┌─ Data

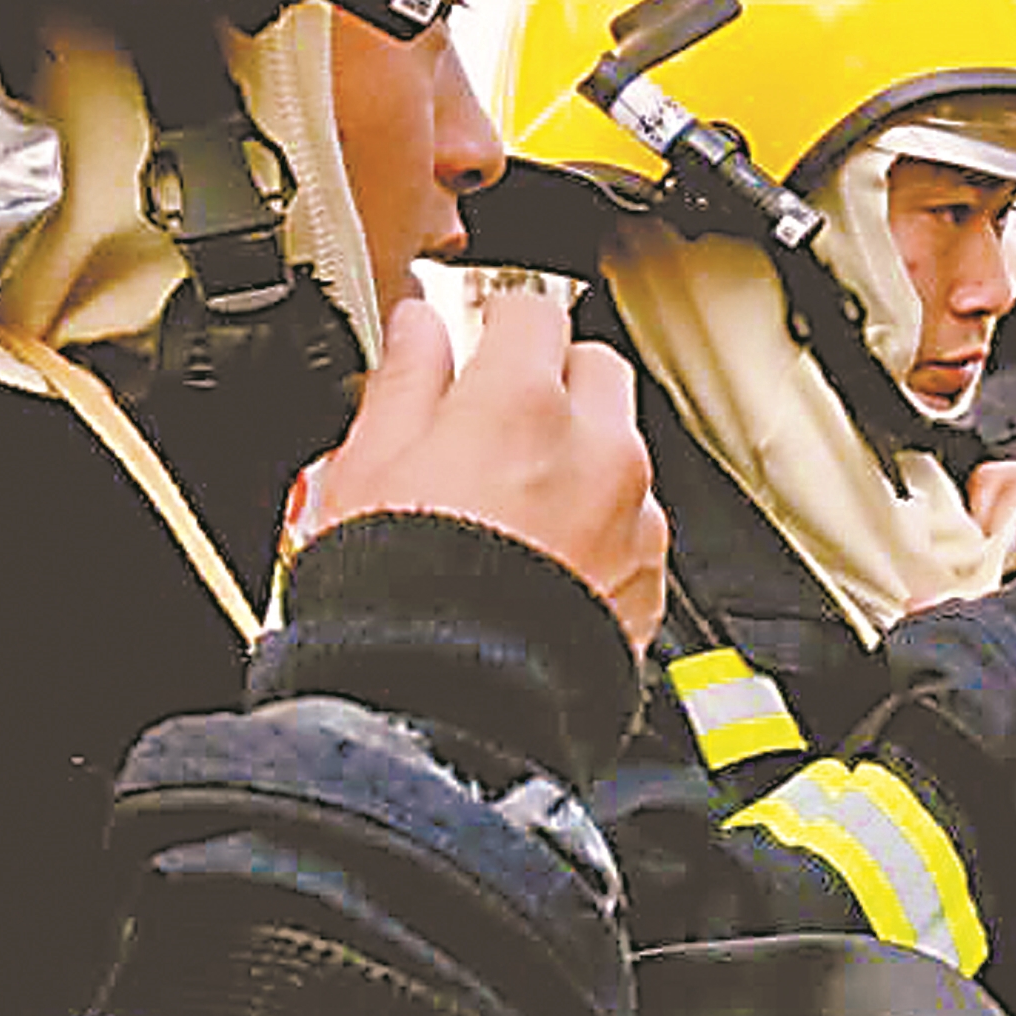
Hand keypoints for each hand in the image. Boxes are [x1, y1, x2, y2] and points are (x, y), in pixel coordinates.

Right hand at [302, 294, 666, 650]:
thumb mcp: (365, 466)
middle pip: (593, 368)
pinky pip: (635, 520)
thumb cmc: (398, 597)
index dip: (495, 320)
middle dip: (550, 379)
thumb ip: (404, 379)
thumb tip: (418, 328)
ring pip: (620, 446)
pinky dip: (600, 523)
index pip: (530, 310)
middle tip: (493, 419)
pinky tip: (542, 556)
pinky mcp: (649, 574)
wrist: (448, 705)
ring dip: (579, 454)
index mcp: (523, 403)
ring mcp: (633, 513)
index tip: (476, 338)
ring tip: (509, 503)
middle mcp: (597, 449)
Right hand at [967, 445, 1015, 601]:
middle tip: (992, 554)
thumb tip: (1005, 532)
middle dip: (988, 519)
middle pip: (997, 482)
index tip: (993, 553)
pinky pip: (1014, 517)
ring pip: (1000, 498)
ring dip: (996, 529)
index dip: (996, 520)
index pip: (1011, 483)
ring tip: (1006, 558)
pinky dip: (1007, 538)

└─
┌─ Data

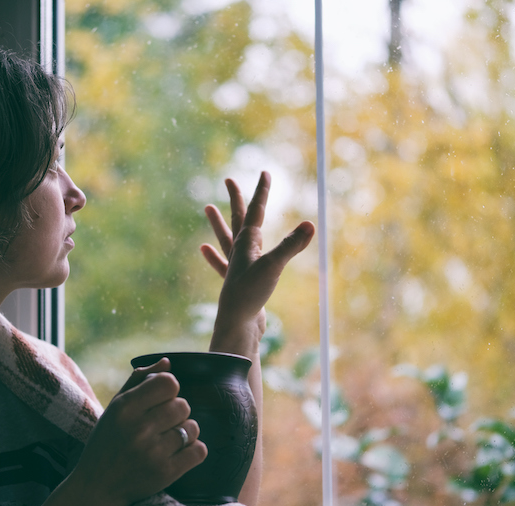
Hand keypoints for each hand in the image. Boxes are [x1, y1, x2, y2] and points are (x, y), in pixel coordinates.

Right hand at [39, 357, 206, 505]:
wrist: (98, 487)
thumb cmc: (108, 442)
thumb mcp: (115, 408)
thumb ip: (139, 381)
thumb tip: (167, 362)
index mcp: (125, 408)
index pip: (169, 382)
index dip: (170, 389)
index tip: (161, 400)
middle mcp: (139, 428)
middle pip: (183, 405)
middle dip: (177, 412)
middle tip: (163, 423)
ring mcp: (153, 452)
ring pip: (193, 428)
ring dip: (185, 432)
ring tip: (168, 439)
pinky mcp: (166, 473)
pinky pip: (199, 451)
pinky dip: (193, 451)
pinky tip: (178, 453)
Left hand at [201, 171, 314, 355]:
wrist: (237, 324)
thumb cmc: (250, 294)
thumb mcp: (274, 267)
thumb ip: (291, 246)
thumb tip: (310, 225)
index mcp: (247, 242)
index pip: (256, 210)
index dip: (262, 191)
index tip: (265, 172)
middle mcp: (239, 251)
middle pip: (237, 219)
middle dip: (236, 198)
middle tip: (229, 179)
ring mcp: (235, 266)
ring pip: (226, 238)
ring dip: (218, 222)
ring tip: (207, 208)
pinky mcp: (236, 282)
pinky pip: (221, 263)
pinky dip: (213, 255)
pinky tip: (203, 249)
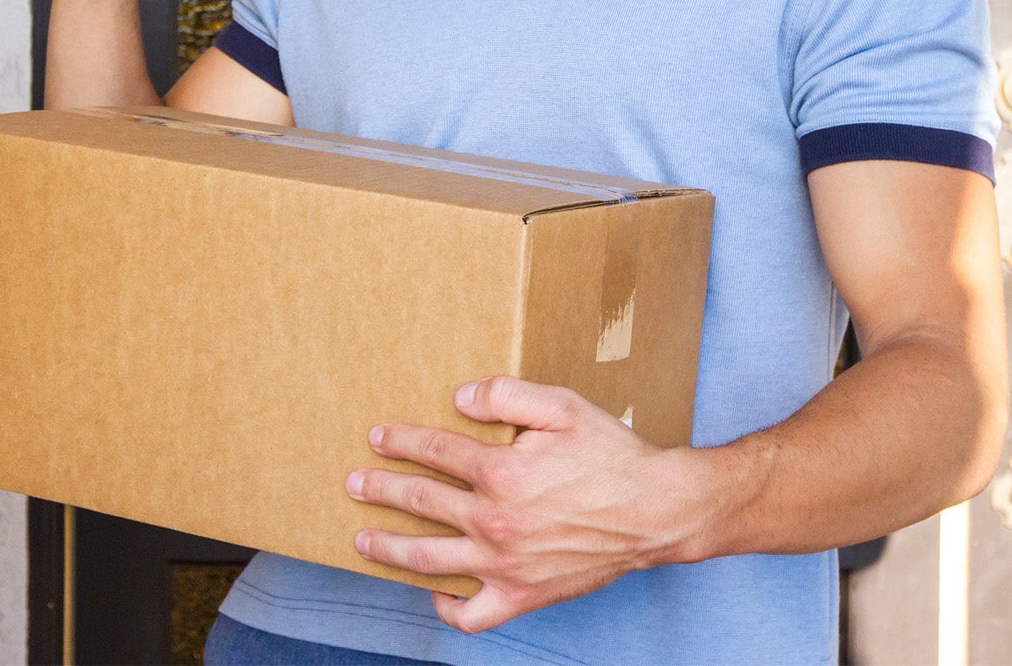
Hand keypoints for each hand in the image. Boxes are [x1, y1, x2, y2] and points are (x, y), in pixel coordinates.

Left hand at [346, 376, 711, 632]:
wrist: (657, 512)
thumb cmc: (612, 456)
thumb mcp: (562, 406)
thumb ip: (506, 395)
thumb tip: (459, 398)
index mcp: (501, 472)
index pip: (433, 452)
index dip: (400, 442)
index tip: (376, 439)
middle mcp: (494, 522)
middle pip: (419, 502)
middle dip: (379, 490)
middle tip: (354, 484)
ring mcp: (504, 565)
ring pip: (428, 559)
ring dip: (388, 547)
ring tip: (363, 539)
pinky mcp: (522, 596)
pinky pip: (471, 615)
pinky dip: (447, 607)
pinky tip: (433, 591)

└─
┌─ Data

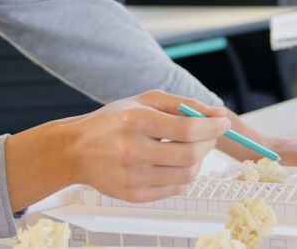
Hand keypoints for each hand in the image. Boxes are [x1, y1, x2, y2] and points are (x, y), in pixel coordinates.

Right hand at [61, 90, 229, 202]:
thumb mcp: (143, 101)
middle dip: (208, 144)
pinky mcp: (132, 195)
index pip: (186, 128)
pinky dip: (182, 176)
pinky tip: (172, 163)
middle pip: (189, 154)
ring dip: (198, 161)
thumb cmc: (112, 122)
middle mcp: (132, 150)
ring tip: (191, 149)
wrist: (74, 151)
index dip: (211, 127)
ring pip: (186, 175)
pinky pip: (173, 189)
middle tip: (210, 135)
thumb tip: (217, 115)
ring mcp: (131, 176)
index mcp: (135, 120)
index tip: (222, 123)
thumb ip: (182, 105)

└─

▶ Work order
In the listing above, the lines from the one containing "thumb mcp: (274, 267)" through the one containing "pinky tip: (203, 249)" must be set down exactly, with no other lines.

▶ Exercise solution
thumb mcp: (274, 267)
thumb ip: (291, 246)
thumb tip: (310, 225)
index mcp: (247, 242)
index pip: (256, 210)
index dip: (262, 191)
index tip: (265, 172)
middle mcp: (239, 251)
middle pip: (237, 219)
middle dip: (236, 198)
middle tip: (229, 179)
ring mcp: (235, 266)
ring pip: (226, 238)
ring dip: (218, 222)
ring tip: (207, 208)
pinky mcp: (236, 282)
pinky pip: (221, 263)
pinky dip: (213, 255)
pinky tip: (203, 249)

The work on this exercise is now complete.